Kumar is the founder of Food Circles, an app that connects citizens, businesses, nonprofits and those in need to address hunger in the community through a “Buy One, Feed One” model. Through the Food Circles website or app, diners can purchase food vouchers for local restaurants and 100% of their purchase is donated to feed the hungry, or is put towards the nonprofit of their choice.
Growing up on food stamps left an indelible impression on Kumar. As a student at the University of Michigan, he spoke of feeling guilt over spending money dining out with his friends.
“It is hard spending $12 a burger, when you know just how far that $12 will go in groceries,” Kumar said.
Kumar developed the idea for Food Circles in 2011 at a startup weekend in Ann Arbor and caught the attention of Momentum, a now defunct venture firm headed by Amway heir Rick Devos. The Momentum program offered Kumar a $20,000 investment to move Food Circles to Grand Rapids and develop the idea further. Shortly after Kumar and his team moved to Grand Rapids, Momentum pulled the funding. Feeling that Grand Rapids was the perfect testing ground for their model, Food Circles continued on.
“There is a very good restaurant scene downtown,” said Kumar. “Restaurants that are open to new things and are progressive with technology. They were very patient with us developing the program for how to best serve the restaurants and diners.”
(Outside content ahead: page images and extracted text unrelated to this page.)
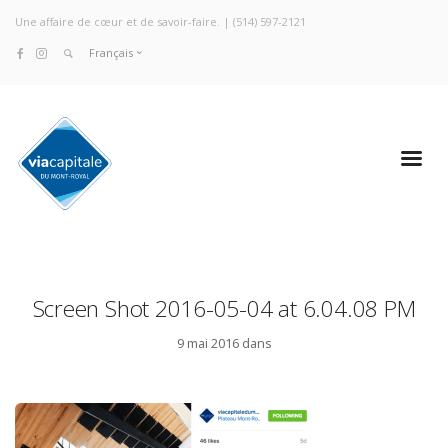
Une affaire de cœur et de savoir-faire. |
(514) 597-2121
Français
Screen Shot 2016-05-04 at 6.04.08 PM
9 mai 2016 dans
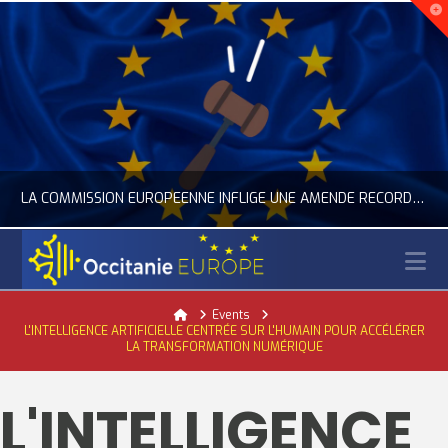
LA COMMISSION EUROPÉENNE INFLIGE UNE AMENDE RECORD À GOOGLE
N
OCCITANIE EUROPE
Home
Events
L'INTELLIGENCE ARTIFICIELLE CENTRÉE SUR L'HUMAIN POUR ACCÉLÉRER
ACTUALITÉ DE L'UNION EUROPÉENNE, ACTUALITÉ DE LA REPRÉSENTATION D’OCCITANIE EUROPE, NUMÉRIQUE- DIGITAL
LA TRANSFORMATION NUMÉRIQUE
JUILLET 24, 2026
L'INTELLIGENCE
Food Circles has 20 participating restaurants in the Grand Rapids area and has helped feed 7,000 people since launching in 2013. The program includes popular restaurants such as The B.O.B., San Chez Bistro, Stella’s Lounge and Hop Cat.
“It is doing good in the community,” said Operations Manager of participating restaurant Flat Lander’s Bar and Grill, Mark Stankus. “It has also brought exposure to people that otherwise wouldn’t have come into eat here.”
The Heartside Gleaning Initiative (HGI)–a nonprofit program that seeks to bring nutritious food into the Heartside Neighborhood where over 75% of the population experiences hunger and food deprivation–partnered with Food Circles in 2015.
“They have really helped to maintain and expand our outreach,” says the HGI’s director and chairman Lisa Sisson.
Today, the initiative has gleaned over 36,000 pounds of food to feed the community.
Grand Rapids has served as a successful guinea pig for what Kumar intends to develop into a nationally packaged platform that cities will be able to apply on their own. He is currently implementing Food Circles in Seattle.